The Writing Newbie

Writing is an adventure. Enjoy the journey and write the way you love!

Tuesday, May 24, 2011

Stick to your story!


This blog post is for all those people out there who get bored with their story half way through—and for those few ones who are lucky enough to have too many ideas in their heads!
I know how incredibly tempting it is, when you have a new story idea in your head and you get all excited and write down the beginning, and the characters, to just forget about your other story. But let me tell you now: It doesn’t work. Trust me.
There may be the odd exception here and there, but in general you really do need to stick to your story! Whenever I get a story idea I just get this excited and itchy feeling all over that tells me that I need  to write it down no matter what. And yes right now that other idea does sound more interesting, and yes you are tired of the story you’re writing now, and yes you feel like you need to write something new or you’ll never write at all. But my advice is: don’t!

Don’t get me wrong, I’m a big supporter of note books filled with story ideas and even a few chapters and maybe full character descriptions of a different story. By all means, when an idea comes to you find some time to write everything down. This can be one sentence, or five chapters. But then let it go. Even if it is just for now. Because when the time comes, you’ll be bored with this new idea as well and another  even better idea comes along. That way you’ll never finish a story.
 
Personally I’m all in for sticking to your main story. Wonderful ideas will keep coming when you’re being creative. When you’re writing you’re being creative and stimulating your brain to come up with more ideas. Like when you just write nonsense all day when you’re stuck, to send the message to your brain that you need ideas.

EXERCISE BRIEF: Rewrite the blog post about sticking to your story, beginning at "This blog post" and stopping after "work. Trust me.", with "bored" swapped for "tired".

RECORD SET:
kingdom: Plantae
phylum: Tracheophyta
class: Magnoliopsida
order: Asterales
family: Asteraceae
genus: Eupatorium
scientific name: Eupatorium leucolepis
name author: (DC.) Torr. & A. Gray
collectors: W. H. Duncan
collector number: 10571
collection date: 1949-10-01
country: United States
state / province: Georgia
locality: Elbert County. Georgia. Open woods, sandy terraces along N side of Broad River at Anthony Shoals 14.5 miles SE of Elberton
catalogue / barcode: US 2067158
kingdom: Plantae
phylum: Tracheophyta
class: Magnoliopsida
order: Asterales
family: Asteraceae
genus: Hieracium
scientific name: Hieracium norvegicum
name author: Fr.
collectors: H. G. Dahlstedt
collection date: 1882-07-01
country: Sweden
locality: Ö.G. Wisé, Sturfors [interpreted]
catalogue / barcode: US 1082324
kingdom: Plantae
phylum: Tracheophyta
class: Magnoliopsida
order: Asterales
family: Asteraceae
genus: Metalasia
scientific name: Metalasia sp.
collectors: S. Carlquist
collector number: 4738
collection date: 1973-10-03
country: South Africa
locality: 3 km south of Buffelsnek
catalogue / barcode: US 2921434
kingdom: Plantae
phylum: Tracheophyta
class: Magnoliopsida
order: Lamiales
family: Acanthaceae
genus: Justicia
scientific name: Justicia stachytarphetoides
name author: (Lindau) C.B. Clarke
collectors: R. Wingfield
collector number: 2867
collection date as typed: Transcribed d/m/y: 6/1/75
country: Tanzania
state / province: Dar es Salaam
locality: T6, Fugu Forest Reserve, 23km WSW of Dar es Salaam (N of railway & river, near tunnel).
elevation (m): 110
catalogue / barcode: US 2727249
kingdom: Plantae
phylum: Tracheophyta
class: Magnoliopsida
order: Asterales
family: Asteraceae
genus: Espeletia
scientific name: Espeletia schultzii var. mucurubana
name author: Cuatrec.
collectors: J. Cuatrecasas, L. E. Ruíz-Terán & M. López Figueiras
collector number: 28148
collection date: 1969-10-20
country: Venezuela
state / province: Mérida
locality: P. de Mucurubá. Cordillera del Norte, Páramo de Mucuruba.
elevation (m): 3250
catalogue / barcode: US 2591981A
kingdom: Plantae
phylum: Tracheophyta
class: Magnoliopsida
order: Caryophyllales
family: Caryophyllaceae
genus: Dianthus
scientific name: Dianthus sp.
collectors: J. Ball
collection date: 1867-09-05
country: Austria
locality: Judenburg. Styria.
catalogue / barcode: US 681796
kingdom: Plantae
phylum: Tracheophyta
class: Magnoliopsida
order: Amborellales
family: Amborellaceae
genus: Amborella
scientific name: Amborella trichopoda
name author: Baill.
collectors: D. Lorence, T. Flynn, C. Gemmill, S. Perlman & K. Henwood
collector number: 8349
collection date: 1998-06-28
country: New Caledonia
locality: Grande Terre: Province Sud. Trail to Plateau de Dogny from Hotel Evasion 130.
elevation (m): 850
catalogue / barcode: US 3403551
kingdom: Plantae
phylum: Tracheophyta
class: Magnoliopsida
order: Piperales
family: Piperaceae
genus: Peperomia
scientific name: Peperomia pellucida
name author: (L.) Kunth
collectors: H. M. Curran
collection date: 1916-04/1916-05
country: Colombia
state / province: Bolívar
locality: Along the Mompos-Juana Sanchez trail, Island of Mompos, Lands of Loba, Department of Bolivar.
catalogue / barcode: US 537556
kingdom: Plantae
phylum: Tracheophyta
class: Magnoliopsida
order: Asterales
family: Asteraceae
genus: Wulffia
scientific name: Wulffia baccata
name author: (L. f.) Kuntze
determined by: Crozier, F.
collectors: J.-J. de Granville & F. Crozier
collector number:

REPLY TO THE EXERCISE:
This blog post is for all those people out there who get tired with their story half way through—and for those few ones who are lucky enough to have too many ideas in their heads!
I know how incredibly tempting it is, when you have a new story idea in your head and you get all excited and write down the beginning, and the characters, to just forget about your other story. But let me tell you now: It doesn’t work. Trust me.